# Mike the Ripper is here



## MtR (Dec 14, 2009)

Anybody who has spent any time on bb forums probably has at least heard of me before.  I was invited here and as promised here I am.  Glad to see a few familiar faces already.


----------



## Arnold (Dec 14, 2009)

*Welcome to our bodybuilding & fitness community*

Mike the Ripper welcome to IM! 

We are glad you joined us, be sure to review our top selling bodybuilding & fat loss books

If you're looking for high quality supplements check out IronMagLabs Supplements

Please sign up for our Newsletter! (get 2 free ebooksl!)


----------



## heavyiron (Dec 15, 2009)

Hahaha, RX is being scavenged!


----------



## MtR (Dec 15, 2009)

heavyiron. said:


> Hahaha, RX is being scavenged!


 

lol...not even gonna go there


----------



## Arnold (Dec 15, 2009)

heavyiron. said:


> Hahaha, RX is being scavenged!


----------



## MCx2 (Dec 15, 2009)

It seems like this place has gotten a nice kick in the ass the past few weeks. Many old members back in action and an influx of new, experienced members. A little face lift and some new features since the last time I was here as well. Good work Rob!


----------



## Arnold (Dec 15, 2009)

ReproMan said:


> It seems like this place has gotten a nice kick in the ass the past few weeks. Many old members back in action and an influx of new, experienced members. A little face lift and some new features since the last time I was here as well. Good work Rob!

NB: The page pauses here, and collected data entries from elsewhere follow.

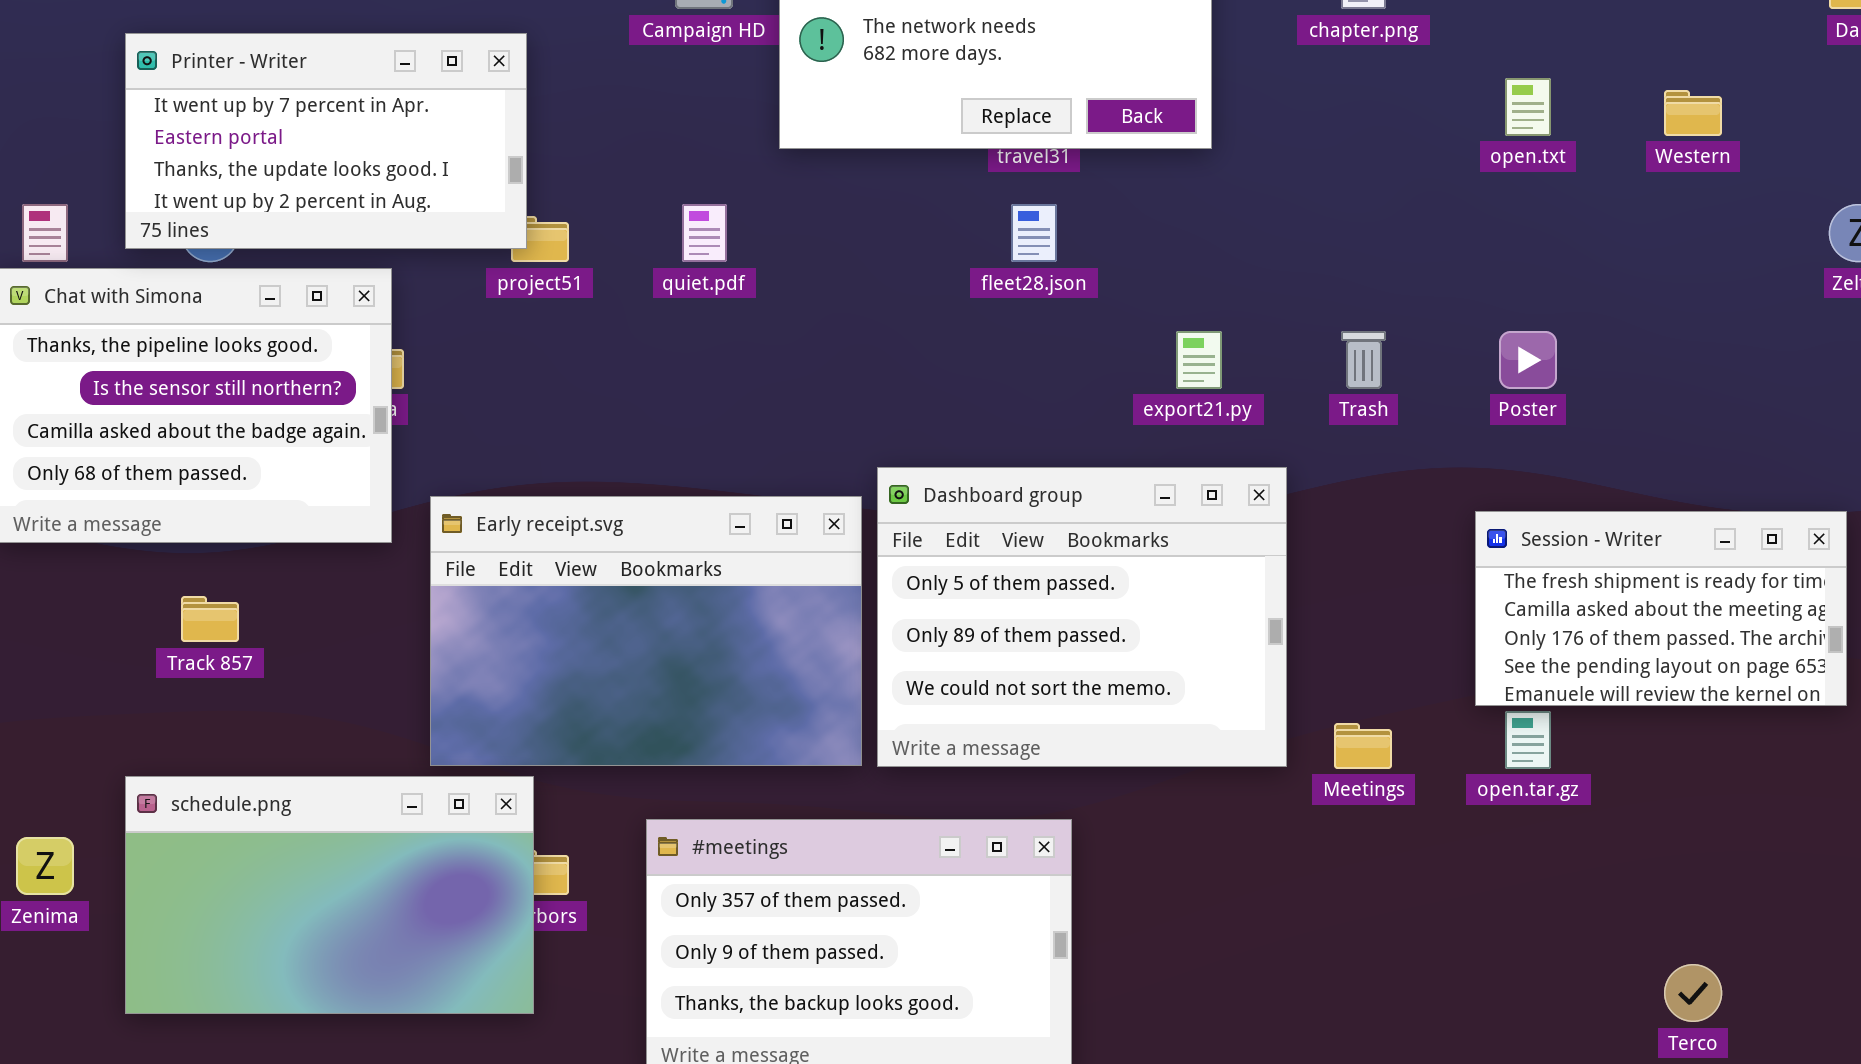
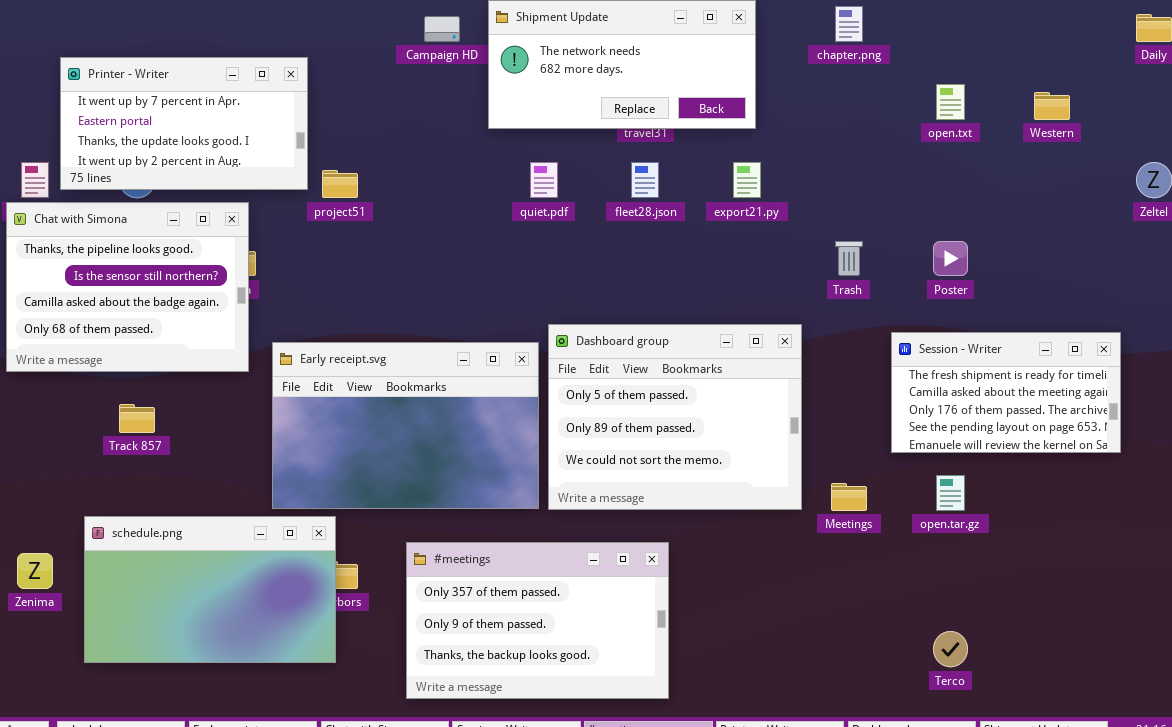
Printer - Writer: [125,33,527,249] -> [60,57,308,190], moved
quiet.pdf: [682,204,727,262] -> [530,162,558,198], moved
export21.py: [1176,331,1222,389] -> [733,162,761,198], moved
Session - Writer: [1475,511,1847,706] -> [891,332,1121,453], moved
Terco: [1664,964,1722,1022] -> [933,631,968,667], moved

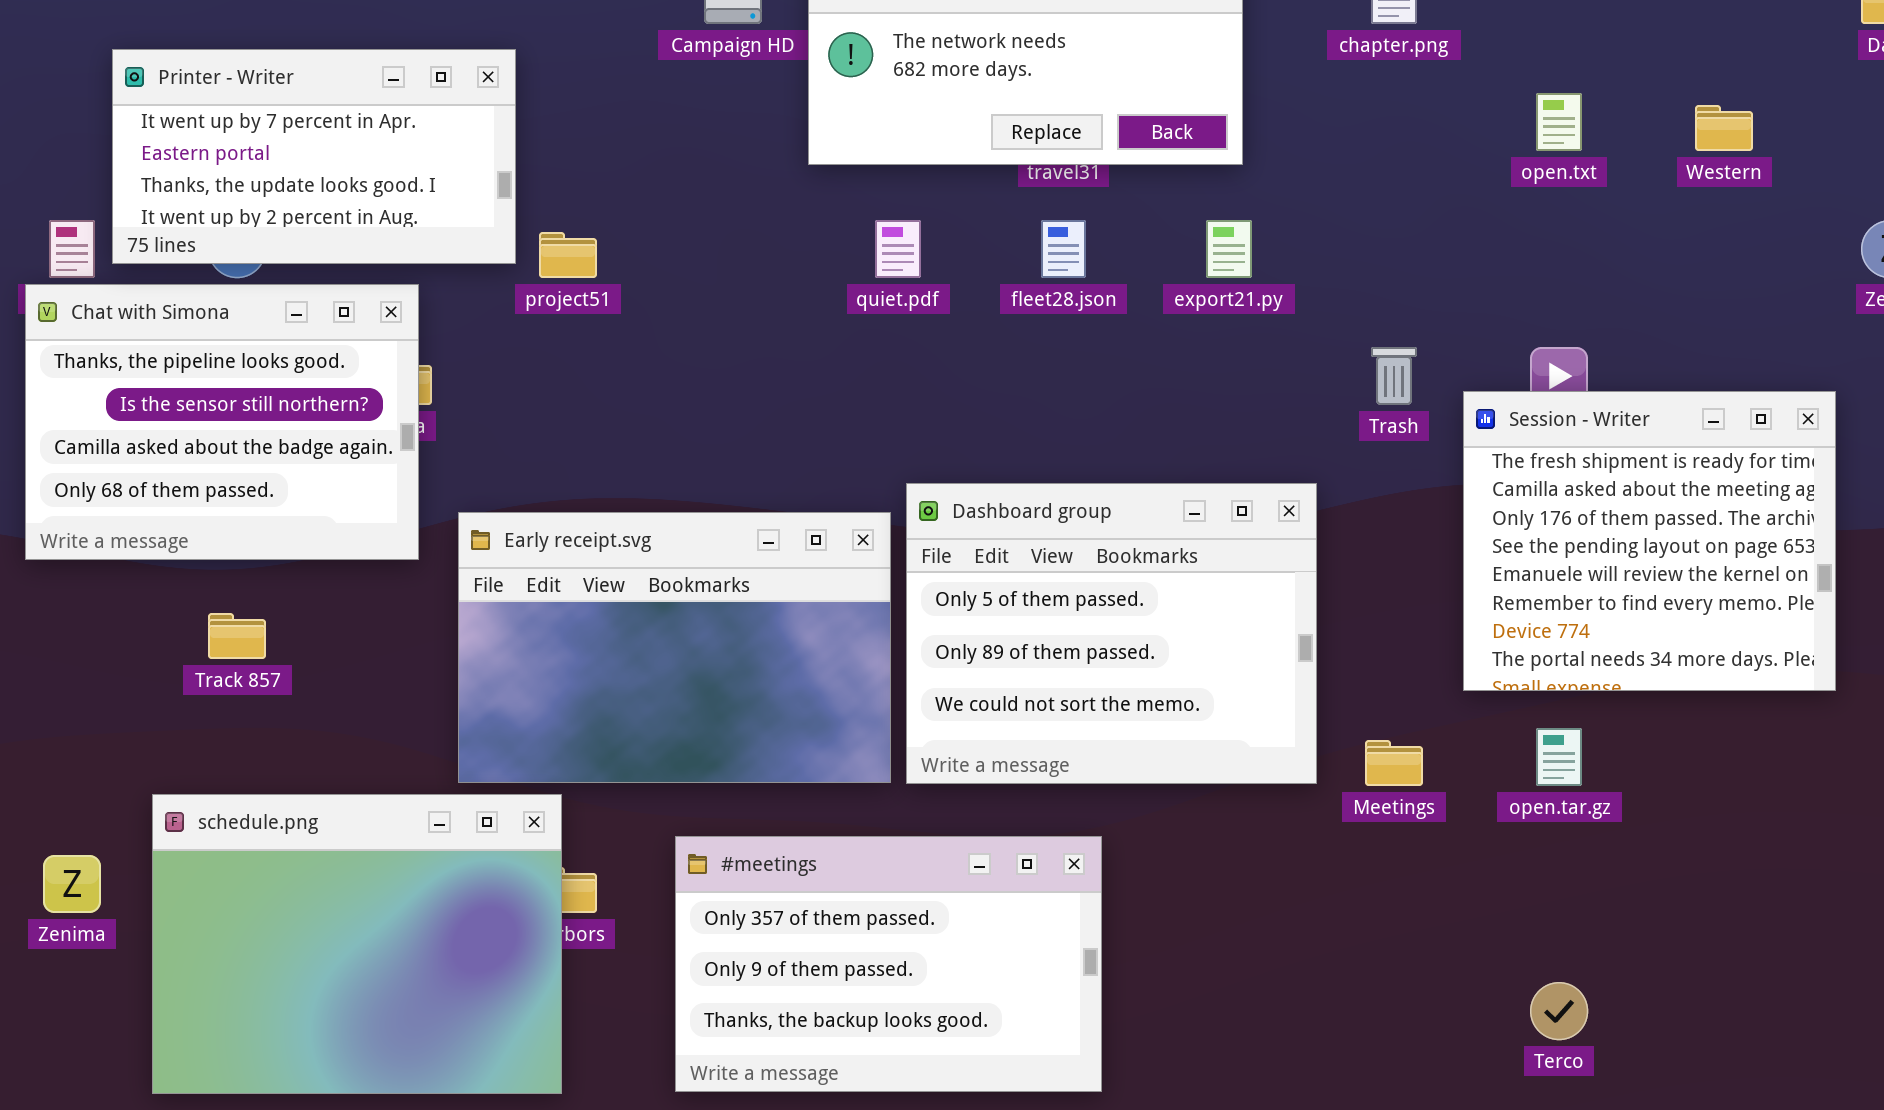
Session - Writer: [891,332,1121,453] -> [1463,391,1836,691], resized
schedule.png: [84,516,336,663] -> [152,794,562,1094], resized

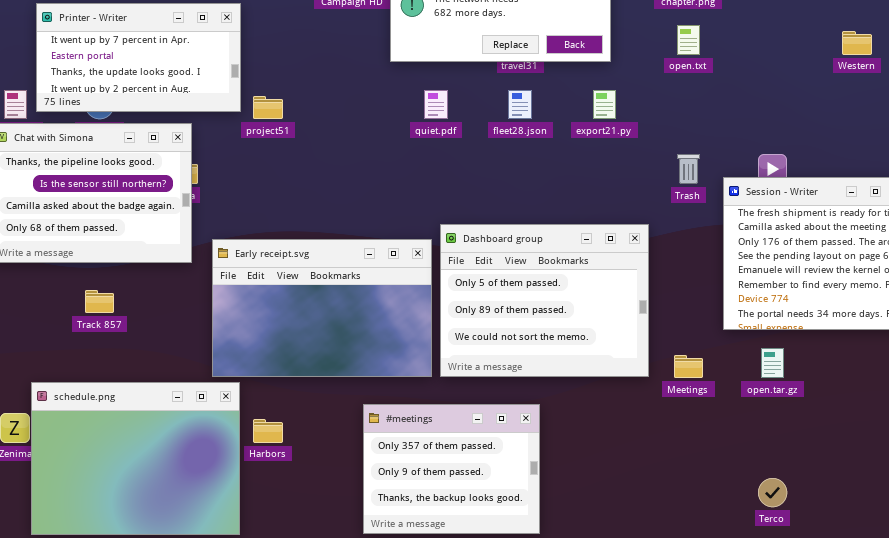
open.txt: [1536,93,1582,151] -> [677,25,700,55], moved
schedule.png: [152,794,562,1094] -> [31,382,240,535], moved
#meetings: [675,836,1102,1092] -> [363,404,540,534], resized

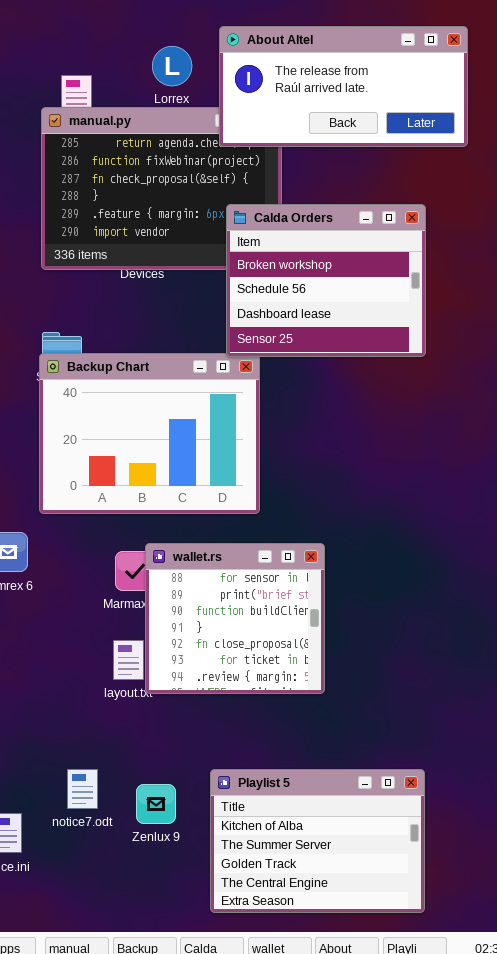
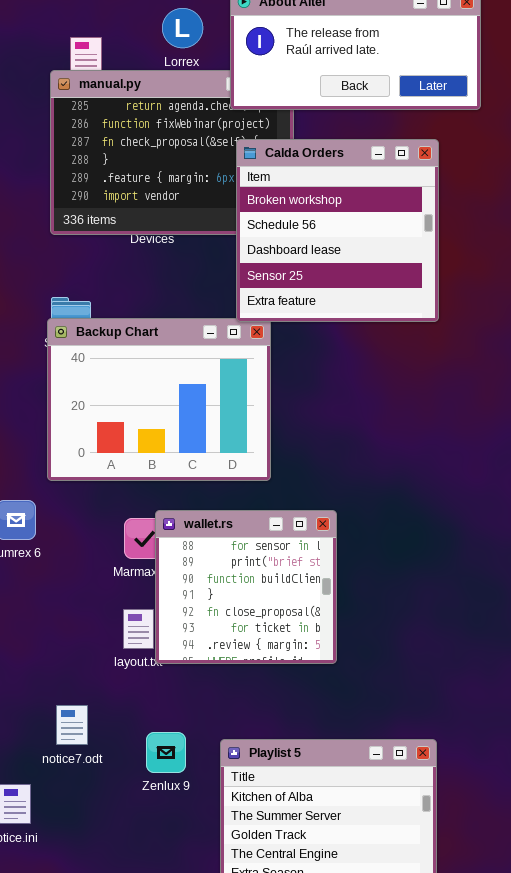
Calda Orders: [226,204,426,357] -> [236,139,439,322], resized
notice7.odt: [67,769,98,809] -> [56,705,88,745], moved
Zenlux 9: [136,784,176,824] -> [146,732,186,773], moved

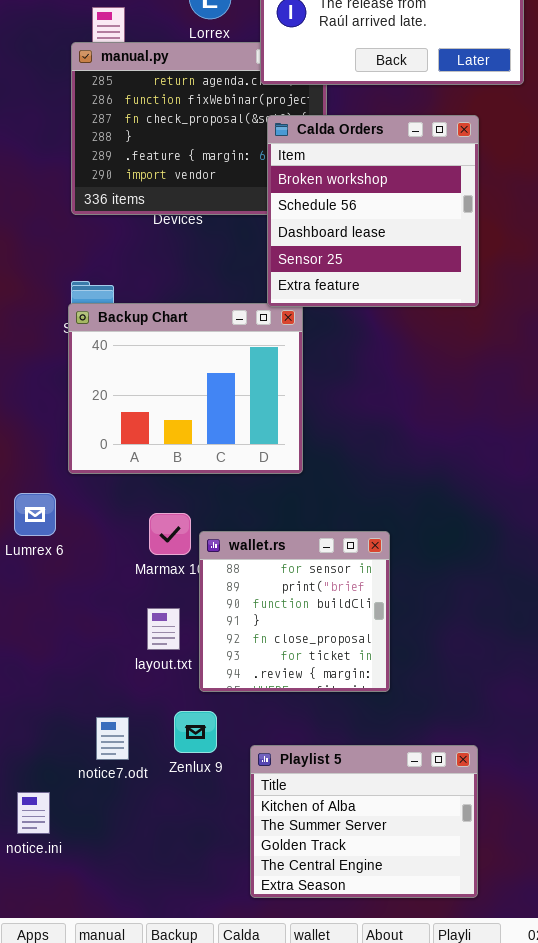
wallet.rs: [155,510,337,664] -> [199,531,390,692], moved
notice7.odt: [56,705,88,745] -> [96,717,129,760], moved
Zenlux 9: [146,732,186,773] -> [174,711,217,753], moved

yup, been working at it hard lately!


----------



## GFR (Dec 15, 2009)

I know mike from MD, welcome to IM Mike.


----------



## MtR (Dec 16, 2009)

Patrick Bateman said:


> I know mike from MD, welcome to IM Mike.


 

Thanks, FR

Always good to see one of my favorite posters of all time lol.


----------



## kraken (Dec 17, 2009)

Cool, the Ripper Man is here. Nice to see you.


----------



## MtR (Dec 17, 2009)

kraken said:


> Cool, the Ripper Man is here. Nice to see you.


 

What's up brotha, guess it wasn't that long a time after all.


----------



## ironhavoc (Dec 31, 2009)

mike, where is your store at.  I am in the east bay.  Would love to give you my and my friends business if your close enough.


----------



## MtR (Dec 31, 2009)

ironhavoc said:


> mike, where is your store at. I am in the east bay. Would love to give you my and my friends business if your close enough.


 

Central Coast I'm probably 4 hours from you.  Thank you for the thought though.


----------



## dr pangloss (Jan 1, 2010)

Mike the Ripper said:


> Central Coast I'm probably 4 hours from you. Thank you for the thought though.


 

you lucky fucking bastard.  cali central coast is the most beautiful area in america, imo.


----------



## MtR (Jan 3, 2010)

dr pangloss said:


> you lucky fucking bastard. cali central coast is the most beautiful area in america, imo.


 
It is phenomenal.  I moved to the Central Valley for 7 years and missed it the whole time.  I'm literally 10 minutes away from Pismo Beach and I can't imagine ever moving again.


----------



## dr pangloss (Jan 3, 2010)

Mike the Ripper said:


> It is phenomenal. I moved to the Central Valley for 7 years and missed it the whole time. I'm literally 10 minutes away from Pismo Beach and I can't imagine ever moving again.


 
you cant get better than that.  I am totally in envy.


----------